MLP Crosswalk Data User Guide
The MLP crosswalk files are designed to be used in combination with data extracts created from the IPUMS dissemination system. The basic model we envision is to build extracts for two adjacent census years and merge those data onto the crosswalk to create one linked dataset.
Note that the IPUMS extract system can create linked census files, which will serve many users better than the crosswalks, which require more file manipulation. However, the "link census data" feature is not updated to work with the most recent version of the crosswalks that includes the 1950 census as well as 20 and 30-year links. Instead, you should make conventional extracts that include all cases in the relevant population from each census you wish to link.

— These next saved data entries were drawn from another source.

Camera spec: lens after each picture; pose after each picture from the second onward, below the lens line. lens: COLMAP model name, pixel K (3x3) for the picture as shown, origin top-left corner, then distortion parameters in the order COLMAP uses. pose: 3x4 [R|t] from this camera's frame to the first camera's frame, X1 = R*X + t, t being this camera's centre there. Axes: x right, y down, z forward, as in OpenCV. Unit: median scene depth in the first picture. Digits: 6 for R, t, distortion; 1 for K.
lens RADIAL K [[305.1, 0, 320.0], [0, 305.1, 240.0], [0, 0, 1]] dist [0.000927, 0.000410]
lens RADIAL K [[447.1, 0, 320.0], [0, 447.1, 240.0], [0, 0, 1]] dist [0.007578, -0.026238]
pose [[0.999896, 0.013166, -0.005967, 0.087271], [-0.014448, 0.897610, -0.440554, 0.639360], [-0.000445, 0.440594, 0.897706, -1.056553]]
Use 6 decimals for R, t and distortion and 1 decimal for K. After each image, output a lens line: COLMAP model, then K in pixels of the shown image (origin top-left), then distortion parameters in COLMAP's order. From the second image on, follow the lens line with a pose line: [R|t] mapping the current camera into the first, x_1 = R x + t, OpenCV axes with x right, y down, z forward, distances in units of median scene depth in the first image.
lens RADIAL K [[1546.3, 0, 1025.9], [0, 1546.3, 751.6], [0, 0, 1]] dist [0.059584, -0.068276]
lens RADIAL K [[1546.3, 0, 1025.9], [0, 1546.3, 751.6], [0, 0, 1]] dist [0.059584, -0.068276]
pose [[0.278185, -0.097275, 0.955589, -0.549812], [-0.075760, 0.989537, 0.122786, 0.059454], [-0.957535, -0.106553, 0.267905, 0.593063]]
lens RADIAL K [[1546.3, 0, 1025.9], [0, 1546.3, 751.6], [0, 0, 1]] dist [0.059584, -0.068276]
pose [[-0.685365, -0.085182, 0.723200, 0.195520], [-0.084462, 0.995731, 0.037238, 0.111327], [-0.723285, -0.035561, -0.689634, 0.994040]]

In the IPUMS extract system
- On the "Select Samples" screen, deselect the default samples and choose an appropriate 100% data file on the "USA full count" tab. Make two extracts: one for the initial census year and one for the terminal census year.
- In selecting variables, be as parsimonious as possible. These can be very large files, posing potential problems for statistical software during merging. The preselected variables YEAR and HISTID must be included in your extract, as they constitute the unique identifier needed to merge the data onto the crosswalk file. Adding other linking variables besides HISTID should be avoided (e.g., LINK1930), as these have not yet been updated to accommodate MLP version 1.2.
- Use the "Select Cases" option with caution. You may otherwise lose cases that do not match the expected value in the adjoining census year, but which were linked by the algorithm based on a holistic assessment of personal and household characteristics. For example, we sometimes link individual cases in which age in the first census differs by more than the expected 10 or 20 years in the subsequent census. See the linking method for a description.
If you intend to use a pre-existing data extract, ensure that you have the most recent version of the data by referring to the IPUMS USA revision history. Prospective users who are not familiar with the IPUMS data extract system can refer to these written instructions or video tutorials.
On your desktop: General instructions
- Download your IPUMS extracts and the corresponding MLP crosswalk to the same directory on your local file system. Uncompress the files.
- Each record in the crosswalk file contains the HISTID values that identify a linked person in that pair of censuses. There is also a STEP (sometimes ROUND) variable that indicates the stage of the linking process in which the link was made.
- Rename the variables in each census extract file to incorporate the census year in the name. For example, in an extract of the 1900 census, rename AGE to AGE_1900, MARST to MARST_1900, etc. Do not rename the YEAR variable.
- Merge each census file onto the crosswalk using YEAR and the appropriate HISTID variable for that year (HISTID_1900, HISTID_1910, etc). You will probably have to sort files by YEAR and HISTID to perform the merge.
On your desktop: Stata users
- Stata users can use this .do file to perform the merge of IPUMS extracts. Customize the do file to provide the directory where the data are located and the name of your IPUMS extract files.